God Hand ‘s Metacritic average is tainted with the most egregious IGN score of all time, one that has since been retconned by subsequent staff changes over the years. It got other low scores elsewhere, but every weirdo teen on the internet loved it. Now all those weirdos are adults and, like me, have the low-paying writing gigs. While it’s janky, strange, and takes a while to truly understand, God Hand has some wild goofs and gags, punctuated by a combat system that is truly unique. It’s pretty good.
Marvel vs Capcom Infinite
This one is recent enough for most readers to remember the disaster known as Marvel vs Capcom Infinite . It landed so poorly, multiple conspiracy theories are out there that Marvel basically tanked this game on purpose. Are they true? Who knows, but we’ll never know since the game was banished forever before that year’s Evo. Anyway, I thought despite it being ugly and lacking personality or a great roster, it had super solid fighting mechanics and could have taken off under different circumstances.

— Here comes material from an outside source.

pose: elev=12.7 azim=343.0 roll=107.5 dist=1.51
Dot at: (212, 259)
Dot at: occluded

NieR: Automata is one of the most legendary games of all time, because it’s a weird, experimental Square Enix game that didn’t make everyone mad for the crime of existing. It’s a sequel to NieR , a game that was weird, experimental, and made people mad for the crime of existing. This genre-blending action title sprouted a whole universe out of a random ending from the Drakengard series, and now it’s a cult classic for being tied to a big hit. I was smart enough to pick it up at GameStop used before the price shot back up. Were you?
Resident Evil 6
Resident Evil had a bit of an identity crisis after Resident Evil 4 changed video games forever. That’s kind of a big burden to bear, after all. Capcom went with an emphasis on co-op action, as horror games seemed to slip out of public interest during the PS3/360 generation. Resident Evil 6 went all the way in on basically being Devil May Cry, but the Jean-Claude Van Damme version, which totally includes roundhouse kicks. You can use a variety of obscure wrestling moves on zombies in this game. That makes it pretty good.

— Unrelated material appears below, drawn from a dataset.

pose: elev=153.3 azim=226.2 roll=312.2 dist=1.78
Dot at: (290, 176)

Wrestling games developed a bad reputation during the THQ years and had a hard time recovering. It’s still a work in progress. But one release that hearkened back to weird, goofy old arcade games and almost became a more mainstream success. That game was WWE All-Stars , which opted to make the wrestlers like like giant balloon animals with facial hair and neon pants. It was wacky, flashy, and mostly fun, save for some issues that caused the casual appeal to flame out too quickly. But MadCatz made a tournament-level fight stick for it for some reason, and that’s fascinating.

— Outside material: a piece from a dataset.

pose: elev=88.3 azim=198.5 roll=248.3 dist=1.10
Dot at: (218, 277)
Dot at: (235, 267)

The Japanese RPG space is often ruled by the likes of Square Enix, Capcom, and Atlus. But another game landed on the PS2 to throw in with some weird, gothic horror stuff, but it could never settle on a publisher brave enough to commit. I’m talking about Shadow Hearts , a game that makes me sad whenever I think about trying to buy a secondhand copy. Nerdy PS2 games are expensive, y’all. Shadow Hearts does a lot of weird stuff, with a unique global setting and a battle system based on a spinning ring.
Super Dragon Ball Z
There are a ton of Dragon Ball Z fighting games out there, but at the time of the PlayStation 2, none of them really played like “real” fighters. Most of them were button-mashy anime games meant for fans. Super Dragon Ball Z , however, was vaguely connected to Street Fighter via a producer who wanted everyone to know he was involved with Street Fighter . So, despite having 3D visuals and stuff, the controls in this game were more like a traditional 2D fighter. Also, Android 16 had “rekka” 360 command throws, which is the most ludicrous idea in the history of the genre. It’s pretty good.